Payments Are Reshaping Kenya’s Platform Economy
In recent weeks, an important shift has emerged in Kenya’s digital economy. Uber cancelled Visa payments in the country, signalling growing pressure on payment economics for global digital platforms operating locally.
Notably, the decision followed an internal cost review. It also shows how payment rails now sit at the centre of margins, pricing, and scalability.
For platforms processing millions of low-value transactions, small fee differences quickly add up. In Kenya, international card payments attract higher processing and settlement costs than local options.
By contrast, mobile money settles faster and locally. At scale, this cost gap becomes significant and difficult to ignore.

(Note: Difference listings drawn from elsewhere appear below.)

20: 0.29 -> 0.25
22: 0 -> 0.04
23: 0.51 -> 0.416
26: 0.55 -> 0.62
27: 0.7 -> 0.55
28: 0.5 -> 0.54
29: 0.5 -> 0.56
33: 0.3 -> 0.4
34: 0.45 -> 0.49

Platforms Reassess Cost Versus Flexibility
As a result, Uber’s move has reopened debate across the sector. Ride-hailing, food delivery, e-commerce, and subscription platforms now face similar choices. On one hand, they can support multiple payment methods and absorb higher costs. On the other, they can streamline options to protect margins and unit economics.
Meanwhile, competitors are making different calls. A Glovo spokesperson noted that the platform continues to accept all payment methods, including Visa, Mastercard, Google Pay, Apple Pay, M-Pesa, and cash. According to the company, this approach prioritises convenience and customer choice.
Furthermore, Glovo emphasised that card payments remain material to its business in Kenya.
Card transactions account for a significant share of platform activity, driven largely by corporate users, higher-value orders, and cross-border customers. Consequently, maintaining card acceptance supports revenue diversity and access to premium segments.
Mobile Money Gains Leverage
This contrast highlights how platforms are making different strategic bets in the same market. Some prioritise cost efficiency and local volume. Others compete on flexibility, customer breadth, and long-term value, even when processing costs are higher.
The broader payments landscape in Kenya explains these dynamics. Mobile money dominates daily transactions. It offers instant settlement, predictable fees, and deep consumer trust.
For platforms, this reduces foreign exchange exposure and chargeback risk. In addition, telcos provide scale and distribution, with M-Pesa connecting millions of users and merchants across sectors.
However, card networks still play a critical role. Mastercard and Visa remain essential for corporate travel, international visitors, subscriptions, and higher-value digital spending.
At the same time, virtual cards linked to mobile wallets continue to narrow the gap between local and global payment rails. Digital wallets such as Apple Pay and Google Pay are also gaining traction among urban users.

Payments Are Reshaping Kenya’s Platform Economy
Payment Strategy Becomes Competitive Strategy
What is changing, therefore, is leverage. As mobile money volumes grow, platforms gain stronger negotiating power. In response, card networks face pressure to localise pricing and settlement structures.
Meanwhile, telcos strengthen their influence in digital commerce. Increasingly, payment choice reflects competitive strategy rather than technical capability.
Looking ahead, Uber’s decision is unlikely to remain isolated. Other platforms are reviewing their payment mixes as margins tighten and investor scrutiny intensifies.
At the same time, Glovo’s approach presents an alternative path, where absorbing higher costs supports growth, retention, and higher-value demand.
Notably, Glovo has adopted a partnership-led payment strategy. The platform works with card networks, mobile money providers, and digital wallets to serve diverse user preferences.
It also uses targeted incentives to drive adoption across payment tiers. For instance, the app is currently running a 20 per cent discount for customers paying with Mastercard.
Ultimately, by integrating multiple payment platforms and aligning them with pricing incentives, platforms aim to reduce friction at checkout while meeting customers where they are.
In Kenya’s platform economy, payments no longer sit in the background. Instead, they now shape margins, partnerships, and customer loyalty. For global platforms, how users pay has become just as strategic as what they buy.